## WRITTEN TASK
Reproduce the listing below, renaming every occurrence of "common name" to "vernacular name" and leaving all other text unchanged.

## SUPPLIED RECORDS
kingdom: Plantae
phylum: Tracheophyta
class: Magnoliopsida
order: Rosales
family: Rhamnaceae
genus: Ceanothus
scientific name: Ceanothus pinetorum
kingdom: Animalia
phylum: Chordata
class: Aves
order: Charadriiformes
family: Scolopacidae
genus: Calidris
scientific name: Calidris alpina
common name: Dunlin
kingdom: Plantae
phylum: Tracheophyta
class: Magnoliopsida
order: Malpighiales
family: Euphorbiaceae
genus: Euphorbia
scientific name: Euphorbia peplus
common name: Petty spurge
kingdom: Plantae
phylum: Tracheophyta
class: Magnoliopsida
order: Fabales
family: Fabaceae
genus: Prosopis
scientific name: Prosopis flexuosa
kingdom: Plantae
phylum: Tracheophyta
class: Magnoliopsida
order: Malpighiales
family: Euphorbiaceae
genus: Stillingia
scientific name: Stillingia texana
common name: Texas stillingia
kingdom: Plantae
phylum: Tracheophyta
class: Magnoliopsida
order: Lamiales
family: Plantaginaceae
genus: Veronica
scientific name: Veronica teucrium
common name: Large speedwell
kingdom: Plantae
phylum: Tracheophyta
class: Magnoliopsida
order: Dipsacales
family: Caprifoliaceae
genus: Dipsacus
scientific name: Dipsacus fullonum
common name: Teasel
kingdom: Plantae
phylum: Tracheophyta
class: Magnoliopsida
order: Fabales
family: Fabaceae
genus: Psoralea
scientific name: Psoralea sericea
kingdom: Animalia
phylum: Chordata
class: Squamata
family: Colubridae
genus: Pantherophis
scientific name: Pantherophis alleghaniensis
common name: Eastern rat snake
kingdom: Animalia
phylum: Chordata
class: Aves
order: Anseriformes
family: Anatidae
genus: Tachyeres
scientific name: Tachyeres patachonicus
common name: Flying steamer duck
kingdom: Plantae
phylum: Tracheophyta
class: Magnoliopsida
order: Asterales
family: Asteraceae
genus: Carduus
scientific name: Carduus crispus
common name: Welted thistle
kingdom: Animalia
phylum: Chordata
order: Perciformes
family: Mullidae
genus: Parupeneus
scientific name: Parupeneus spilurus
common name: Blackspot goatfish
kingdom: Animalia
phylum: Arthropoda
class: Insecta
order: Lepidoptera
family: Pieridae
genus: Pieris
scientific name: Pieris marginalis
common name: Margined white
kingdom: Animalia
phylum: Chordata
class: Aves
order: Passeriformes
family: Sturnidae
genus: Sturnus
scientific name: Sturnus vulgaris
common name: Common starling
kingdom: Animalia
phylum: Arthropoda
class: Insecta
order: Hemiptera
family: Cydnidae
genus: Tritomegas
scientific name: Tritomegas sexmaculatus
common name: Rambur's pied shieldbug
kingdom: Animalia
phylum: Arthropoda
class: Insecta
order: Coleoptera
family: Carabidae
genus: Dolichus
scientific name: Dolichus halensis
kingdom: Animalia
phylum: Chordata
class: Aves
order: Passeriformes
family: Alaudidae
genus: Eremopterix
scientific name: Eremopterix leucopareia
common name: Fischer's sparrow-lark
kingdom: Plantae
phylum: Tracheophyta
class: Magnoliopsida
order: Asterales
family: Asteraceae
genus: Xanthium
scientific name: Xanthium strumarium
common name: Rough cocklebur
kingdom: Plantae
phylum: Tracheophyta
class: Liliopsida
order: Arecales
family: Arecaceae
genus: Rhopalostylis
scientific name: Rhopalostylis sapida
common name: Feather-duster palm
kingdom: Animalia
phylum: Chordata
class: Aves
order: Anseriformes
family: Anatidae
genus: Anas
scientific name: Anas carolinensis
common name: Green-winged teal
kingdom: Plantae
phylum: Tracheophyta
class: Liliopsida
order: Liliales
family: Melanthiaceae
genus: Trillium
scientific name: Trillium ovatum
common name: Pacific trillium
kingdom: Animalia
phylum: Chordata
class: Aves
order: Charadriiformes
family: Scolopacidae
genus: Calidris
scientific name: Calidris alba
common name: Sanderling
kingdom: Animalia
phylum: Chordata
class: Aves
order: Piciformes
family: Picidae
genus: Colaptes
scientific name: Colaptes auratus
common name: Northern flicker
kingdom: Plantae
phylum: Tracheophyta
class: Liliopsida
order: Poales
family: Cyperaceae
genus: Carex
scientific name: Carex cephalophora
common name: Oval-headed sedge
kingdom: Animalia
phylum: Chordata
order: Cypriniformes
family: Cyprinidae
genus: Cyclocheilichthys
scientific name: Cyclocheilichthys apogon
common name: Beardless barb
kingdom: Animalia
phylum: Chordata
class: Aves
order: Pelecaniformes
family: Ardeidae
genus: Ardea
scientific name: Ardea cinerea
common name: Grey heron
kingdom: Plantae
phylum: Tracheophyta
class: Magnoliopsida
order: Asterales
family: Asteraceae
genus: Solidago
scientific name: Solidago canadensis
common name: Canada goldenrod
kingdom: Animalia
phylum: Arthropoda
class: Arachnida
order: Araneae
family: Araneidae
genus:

## TASK RESPONSE
kingdom: Plantae
phylum: Tracheophyta
class: Magnoliopsida
order: Rosales
family: Rhamnaceae
genus: Ceanothus
scientific name: Ceanothus pinetorum
kingdom: Animalia
phylum: Chordata
class: Aves
order: Charadriiformes
family: Scolopacidae
genus: Calidris
scientific name: Calidris alpina
vernacular name: Dunlin
kingdom: Plantae
phylum: Tracheophyta
class: Magnoliopsida
order: Malpighiales
family: Euphorbiaceae
genus: Euphorbia
scientific name: Euphorbia peplus
vernacular name: Petty spurge
kingdom: Plantae
phylum: Tracheophyta
class: Magnoliopsida
order: Fabales
family: Fabaceae
genus: Prosopis
scientific name: Prosopis flexuosa
kingdom: Plantae
phylum: Tracheophyta
class: Magnoliopsida
order: Malpighiales
family: Euphorbiaceae
genus: Stillingia
scientific name: Stillingia texana
vernacular name: Texas stillingia
kingdom: Plantae
phylum: Tracheophyta
class: Magnoliopsida
order: Lamiales
family: Plantaginaceae
genus: Veronica
scientific name: Veronica teucrium
vernacular name: Large speedwell
kingdom: Plantae
phylum: Tracheophyta
class: Magnoliopsida
order: Dipsacales
family: Caprifoliaceae
genus: Dipsacus
scientific name: Dipsacus fullonum
vernacular name: Teasel
kingdom: Plantae
phylum: Tracheophyta
class: Magnoliopsida
order: Fabales
family: Fabaceae
genus: Psoralea
scientific name: Psoralea sericea
kingdom: Animalia
phylum: Chordata
class: Squamata
family: Colubridae
genus: Pantherophis
scientific name: Pantherophis alleghaniensis
vernacular name: Eastern rat snake
kingdom: Animalia
phylum: Chordata
class: Aves
order: Anseriformes
family: Anatidae
genus: Tachyeres
scientific name: Tachyeres patachonicus
vernacular name: Flying steamer duck
kingdom: Plantae
phylum: Tracheophyta
class: Magnoliopsida
order: Asterales
family: Asteraceae
genus: Carduus
scientific name: Carduus crispus
vernacular name: Welted thistle
kingdom: Animalia
phylum: Chordata
order: Perciformes
family: Mullidae
genus: Parupeneus
scientific name: Parupeneus spilurus
vernacular name: Blackspot goatfish
kingdom: Animalia
phylum: Arthropoda
class: Insecta
order: Lepidoptera
family: Pieridae
genus: Pieris
scientific name: Pieris marginalis
vernacular name: Margined white
kingdom: Animalia
phylum: Chordata
class: Aves
order: Passeriformes
family: Sturnidae
genus: Sturnus
scientific name: Sturnus vulgaris
vernacular name: Common starling
kingdom: Animalia
phylum: Arthropoda
class: Insecta
order: Hemiptera
family: Cydnidae
genus: Tritomegas
scientific name: Tritomegas sexmaculatus
vernacular name: Rambur's pied shieldbug
kingdom: Animalia
phylum: Arthropoda
class: Insecta
order: Coleoptera
family: Carabidae
genus: Dolichus
scientific name: Dolichus halensis
kingdom: Animalia
phylum: Chordata
class: Aves
order: Passeriformes
family: Alaudidae
genus: Eremopterix
scientific name: Eremopterix leucopareia
vernacular name: Fischer's sparrow-lark
kingdom: Plantae
phylum: Tracheophyta
class: Magnoliopsida
order: Asterales
family: Asteraceae
genus: Xanthium
scientific name: Xanthium strumarium
vernacular name: Rough cocklebur
kingdom: Plantae
phylum: Tracheophyta
class: Liliopsida
order: Arecales
family: Arecaceae
genus: Rhopalostylis
scientific name: Rhopalostylis sapida
vernacular name: Feather-duster palm
kingdom: Animalia
phylum: Chordata
class: Aves
order: Anseriformes
family: Anatidae
genus: Anas
scientific name: Anas carolinensis
vernacular name: Green-winged teal
kingdom: Plantae
phylum: Tracheophyta
class: Liliopsida
order: Liliales
family: Melanthiaceae
genus: Trillium
scientific name: Trillium ovatum
vernacular name: Pacific trillium
kingdom: Animalia
phylum: Chordata
class: Aves
order: Charadriiformes
family: Scolopacidae
genus: Calidris
scientific name: Calidris alba
vernacular name: Sanderling
kingdom: Animalia
phylum: Chordata
class: Aves
order: Piciformes
family: Picidae
genus: Colaptes
scientific name: Colaptes auratus
vernacular name: Northern flicker
kingdom: Plantae
phylum: Tracheophyta
class: Liliopsida
order: Poales
family: Cyperaceae
genus: Carex
scientific name: Carex cephalophora
vernacular name: Oval-headed sedge
kingdom: Animalia
phylum: Chordata
order: Cypriniformes
family: Cyprinidae
genus: Cyclocheilichthys
scientific name: Cyclocheilichthys apogon
vernacular name: Beardless barb
kingdom: Animalia
phylum: Chordata
class: Aves
order: Pelecaniformes
family: Ardeidae
genus: Ardea
scientific name: Ardea cinerea
vernacular name: Grey heron
kingdom: Plantae
phylum: Tracheophyta
class: Magnoliopsida
order: Asterales
family: Asteraceae
genus: Solidago
scientific name: Solidago canadensis
vernacular name: Canada goldenrod
kingdom: Animalia
phylum: Arthropoda
class: Arachnida
order: Araneae
family: Araneidae
genus:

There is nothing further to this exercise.